▶ **TEKS BACAAN**
——————
Sambodja dalam catatan pengantar buku tersebut memandang bahwa hegemoni dalam buku-buku sejarah sastra selama sepanjang Suharto berkuasa mempengaruhi pengajaran sastra Indonesia mulai dari sekolah-sekolah dasar hingga perguruan tinggi. Ia menganalogikan jika di dalam dunia politik terdapat rekonsiliasi, rehabilitasi, dan kompensasi, maka salah satu cara untuk memberi tempat agar karya-karya sastrawan Lekra mendapat tempat dan dibicarakan oleh siswa-siswa dan mahasiswa salah satunya dengan cara merevisi buku sejarah sastra Indonesia. Samboja pun memandang, penting bagi generasi hari ini untuk memahami karya sastra yang diproduksi oleh sastrawan Manikebu dan sastrawan Lekra, meskipun kedua kubu tersebut berlawanan tetapi mereka sama-sama memotret “wajah” Indonesia pada tahun 1960-an melalui perspektif masing-masing.
Cara untuk mempertemukan deretan sastrawan kelompok Lekra dan Manikebu yang dilakukan Samboja dalam buku Historiografi Sastra Indonesia 1960-an adalah dengan melakukan pendekatan new historicism dan ditunjang kajian kepustakaan melalui sederet data buku sastra (termasuk sejarah dan karya sastra) terbitan dari tahun 1960-an. Buku-buku tersebut ditandai dengan buku Angkatan 66: Prosa dan Puisi karya H.B. Jassin (1968) yang merupakan sastrawan Manikebu, hingga tiga buku terkait sastrawan Lekra yang diterbitkan tahun 2008 dan disusun oleh Rhoma Dwi Aria Yuliantri dan Muhidin M. Dahlan: Lekra Tak Membakar Buku: Suara Senyap Lembar Kebudayaan Harian Rakjat, Gugur Merah: Sehimpunan Puisi Lekra 1950-1965, dan Laporan dari Bawah Tanah: Sehimpunan Cerita Pendek Lekra 1950-1965.
Samboja memandang, penting untuk menghadirkan keragaman dalam historiografi sastra 1960-an, untuk itu diperlukan bahan baku buku terbitan sastrawan kelompok Lekra dan Manikebu.
Tujuan utama penelitian ini adalah membuat historiografi sastra Indonesia 1960-an yang dapat menampung semua komponen sastrawan Indonesia yang berbeda paham iIdeologi, partai politik, agama, suku bangsa, dan sebagainya. Buku-buku sejarah sastra Indonesia yang telah dihasilkan sastrawan Lekra, seperti Bakri Siregar 1964 yang menulis Sedjarah Sastra Indonesia Modern 1 atau antologi sastra yang berpretensi kesejarahan yang dihasilkan sastrawan Manikebu, seperti Taufiq Ismail dan kawan-kawan (2002) yang menerbitkan Horison Sastra Indonesia dalam empat jilid, menjadi bahan baku dalam pembuatan sejarah sastra Indonesia 1960-an yang lebih komprehensif. (Samboja, 2010, hlm. 11)
——————
▶ **DATA TERCATAT**
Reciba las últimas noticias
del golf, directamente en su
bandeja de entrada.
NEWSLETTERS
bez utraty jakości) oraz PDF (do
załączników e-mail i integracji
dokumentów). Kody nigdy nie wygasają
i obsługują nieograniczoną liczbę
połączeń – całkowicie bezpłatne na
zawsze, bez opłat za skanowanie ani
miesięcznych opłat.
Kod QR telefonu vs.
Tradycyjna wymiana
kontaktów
——————
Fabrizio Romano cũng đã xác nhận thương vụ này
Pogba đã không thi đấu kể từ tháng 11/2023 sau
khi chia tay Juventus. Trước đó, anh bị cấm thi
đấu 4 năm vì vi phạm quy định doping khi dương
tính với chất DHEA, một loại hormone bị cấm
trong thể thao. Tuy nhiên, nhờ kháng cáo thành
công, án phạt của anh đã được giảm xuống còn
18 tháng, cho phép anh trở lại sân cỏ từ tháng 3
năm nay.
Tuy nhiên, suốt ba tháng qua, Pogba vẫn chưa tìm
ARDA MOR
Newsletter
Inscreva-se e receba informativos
——————
▶ **TUGAS YANG DIKERJAKAN**
1) Salin tanpa perubahan bagian teks bacaan yang dibuka dengan kata-kata "Cara untuk mempertemukan" dan ditutup dengan "Pendek Lekra 1950-1965.".
2) Menurut teks bacaan, siapa sastrawan Lekra yang menulis Sedjarah Sastra Indonesia Modern 1?
Data tersebut tidak ada hubungannya dengan teks bacaan.

▶ **JAWABAN SETIAP BUTIR**
1)
Cara untuk mempertemukan deretan sastrawan kelompok Lekra dan Manikebu yang dilakukan Samboja dalam buku Historiografi Sastra Indonesia 1960-an adalah dengan melakukan pendekatan new historicism dan ditunjang kajian kepustakaan melalui sederet data buku sastra (termasuk sejarah dan karya sastra) terbitan dari tahun 1960-an. Buku-buku tersebut ditandai dengan buku Angkatan 66: Prosa dan Puisi karya H.B. Jassin (1968) yang merupakan sastrawan Manikebu, hingga tiga buku terkait sastrawan Lekra yang diterbitkan tahun 2008 dan disusun oleh Rhoma Dwi Aria Yuliantri dan Muhidin M. Dahlan: Lekra Tak Membakar Buku: Suara Senyap Lembar Kebudayaan Harian Rakjat, Gugur Merah: Sehimpunan Puisi Lekra 1950-1965, dan Laporan dari Bawah Tanah: Sehimpunan Cerita Pendek Lekra 1950-1965.

2) Bakri Siregar, pada tahun 1964.